Answer: If confirmed, I would work with the Attorney General and the heads of IC elements, as well as the General Counsels throughout the IC, to ensure that intelligence activities are conducted in accordance with the Constitution and applicable federal law. As set forth in Section 112 of FISA, with limited exceptions, FISA constitutes the exclusive statutory means by which electronic surveillance, as defined in FISA, and the interception of domestic wire, oral, or electric communications for foreign intelligence purposes may be conducted.

QUESTION 11: What would you do if the IC was requested or directed to conduct such collection activities outside the FISA framework? Would you notify the full congressional intelligence activities?

Answer: Consistent with the requirements of the National Security Act, I would keep the congressional intelligence committees informed of the intelligence activities of the United States, including any illegal intelligence activities. As you know, not all intelligence activities are governed by FISA.

If confirmed, I would work with the Attorney General and the heads of IC elements, as well as the General Counsels throughout the IC, to ensure that intelligence activities are conducted in accordance with the Constitution and applicable federal law.

Senator Wyden asked a question about the IC purchasing stuff they otherwise would need a warrant for.

QUESTION 12: Do you believe the IC can purchase information related to U.S. persons if the compelled production of that information would be covered by FISA? If yes, what rules and guidelines would apply to the type and quantity of the information purchased and to the use, retention and dissemination of that information? Should the congressional intelligence committees be briefed on any such collection activities?

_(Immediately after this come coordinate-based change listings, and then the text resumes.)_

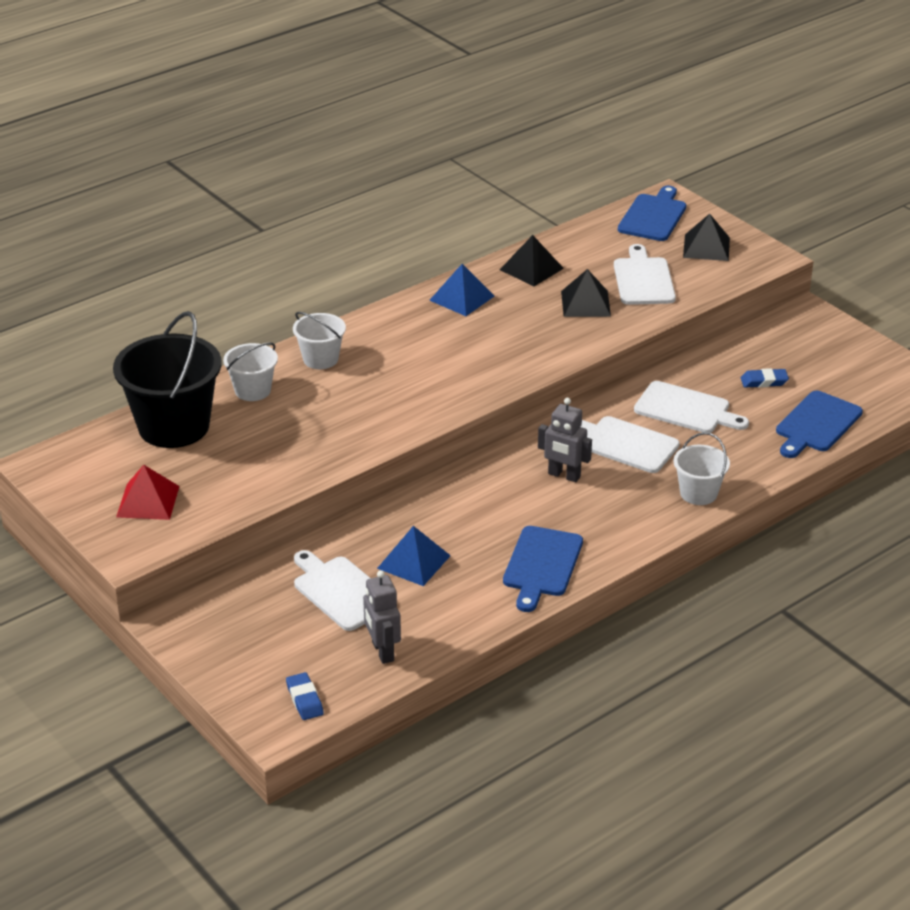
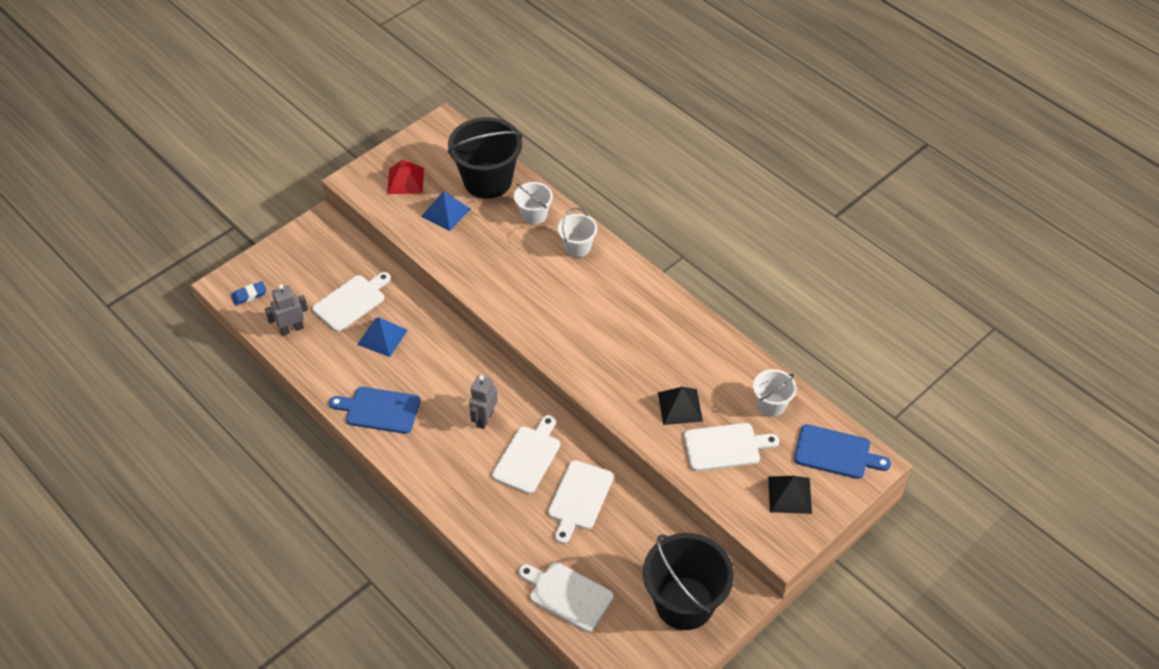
camera: 85 degrees right, 15 degrees up
(461, 298) = (674, 323): blue pyramid -> blue pyramid (446, 212)
(531, 269) = (727, 367): black pyramid -> none
(698, 493) = (467, 507): white bucket -> white bucket (771, 404)
(764, 381) = (626, 556): blue eraser -> none
(816, 424) = (567, 595): blue cutting board -> white cutting board
(820, 349) = (684, 603): none -> black bucket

Answer: Elements of the IC are authorized to collect, retain, or disseminate information concerning U.S. persons only in accordance with procedures approved by the Attorney General. As you know, not all intelligence activities are governed by FISA, and it is my understanding that in appropriate circumstances elements of the IC may lawfully purchase information from the private sector in furtherance of their authorized missions. Nonetheless, any intelligence activity not governed by FISA would be regulated by the Attorney General-approved procedures that govern the intelligence activities of that IC element. Consistent with the requirements of the National Security Act, if confirmed, I would keep the congressional intelligence committees informed of the intelligence activities of the United States.